Wrecking one’s life isn’t all that difficult. Coaching sessions with top-notch executives – talented, smart and good at what they do – reveal an extraordinary gift for giving momentum to the wrecking ball of life.
But once in a while, a leader has a come-to-Jesus meeting … with himself or herself (and perhaps a coach) to identify one small alteration within his/her total way of living. Rather than work on business leadership, he or she works on leading a more outstanding, authentic life.
And, as if on cue after the fat lady sings, the truth is then revealed – the best leaders are the ones who have rich personal lives.
You don’t have to have a high-level executive title to keep reading; just be in an evaluative mood. Construct a kind of performance review for yourself, so the choices you are making don’t whoop up and slip into a lifetime. Here are the steps to wrecking your life:
#1. Lie to Yourself: Keep believing what you know isn’t the truth anymore. Did you love that job once but not so much lately? How is that marriage? Are you feeling as carefree and joyful with the way your life is being played out now that you’re in the middle of it? or somewhere prior to the middle? Gravitate toward a less than honest but positive assessment so you don’t have to confront some tough issues. You can do that later – in the dining room of your assisted living facility.
#2. Waste Your Heart: No aerobic assessments here; this is about listening to your gut. Trusting yourself is taking a chance on yourself – that’s a risk, kiddo. Sca-ry! Don’t pay attention to yourself. Drown out your intuition with too much planning for each and every month on that calendar. For goodness sake, don’t slow down or those damn questions that your soul is sending (such as, “what am I doing” or “why am I doing this?”) might get in your face. They might show up sometime other than when you’re stopped at a traffic light or throwing a flower onto a coffin.

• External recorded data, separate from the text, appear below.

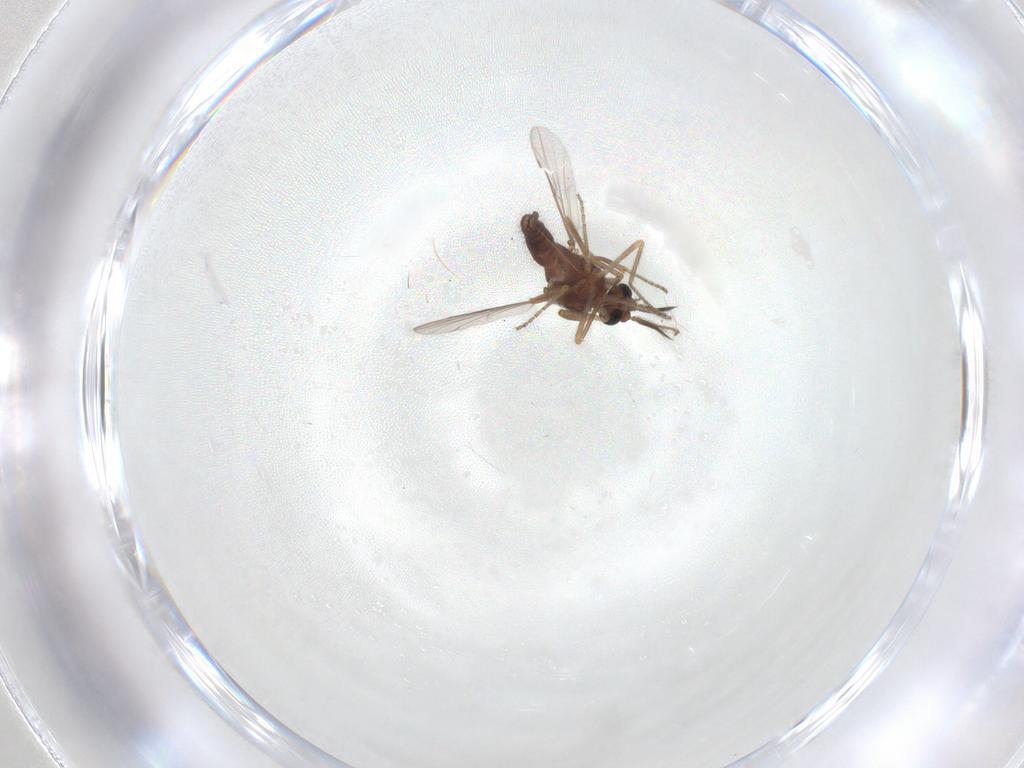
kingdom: Animalia
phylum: Arthropoda
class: Insecta
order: Diptera
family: Ceratopogonidae
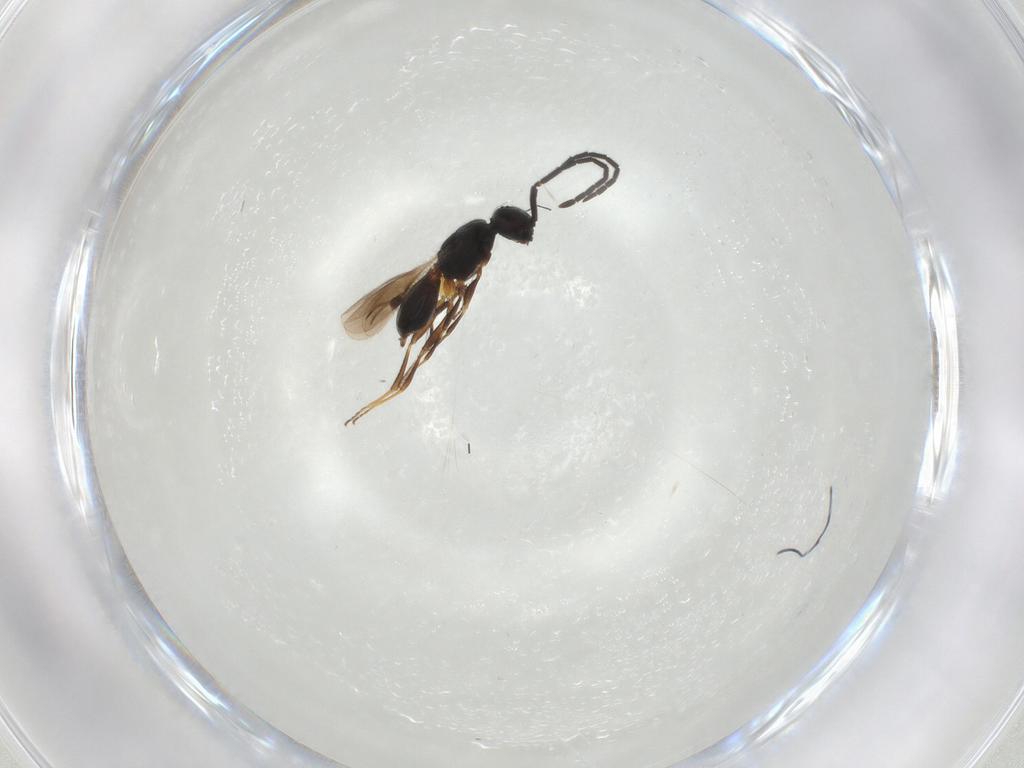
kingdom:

#3. Seek Perfect People: Complete your life like a branding consultant and start running from anyone who doesn’t “add value.” Of course you can’t live your best life when your boss is over-bearing or some of your family members sucks at being great. So, blame them, leave them or better yet, start devoting all of your time and energy to “fixing” these smarmy people. There’s no way to live the life you want until everyone around you is just right.

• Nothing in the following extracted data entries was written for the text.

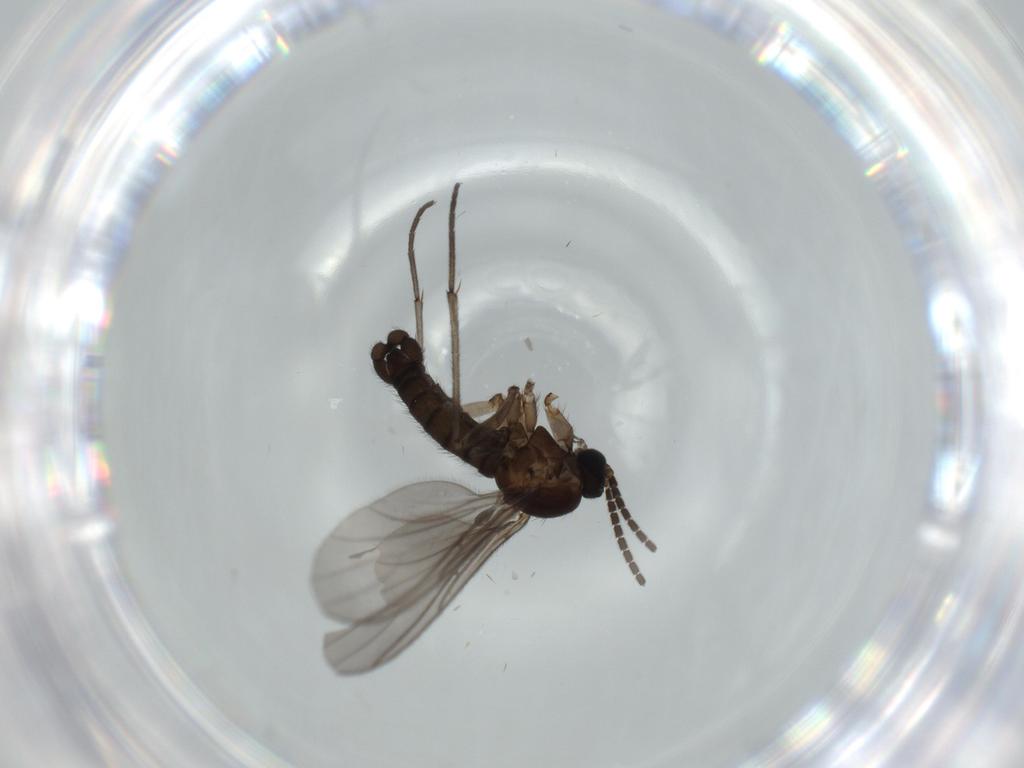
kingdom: Animalia
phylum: Arthropoda
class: Insecta
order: Diptera
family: Sciaridae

#4. Wait on Something: We know there are just things that have messed up the idea of you living the life you want and you have to wait until everything is hunky dory. Think of the life you really want as a gift certificate that someday you’ll redeem. The best time for this is when the kids are grown, the mortgage is paid, your aging parents are on happy drugs and your partner finds his or her own happiness to spill over onto you.
#5. Plan on Retirement: Be sure to concoct some crazy place in the future where you plan to stop working and start living. Take yourself out of the workplace just when your experience and skill set is chiseled to benefit an organization or your own business. Do not design a life where you seek to find meaning and value in “work” – no matter what your age – while still living the life you want. So absurd.
Well…..how are you doing? Are you taking any of these steps?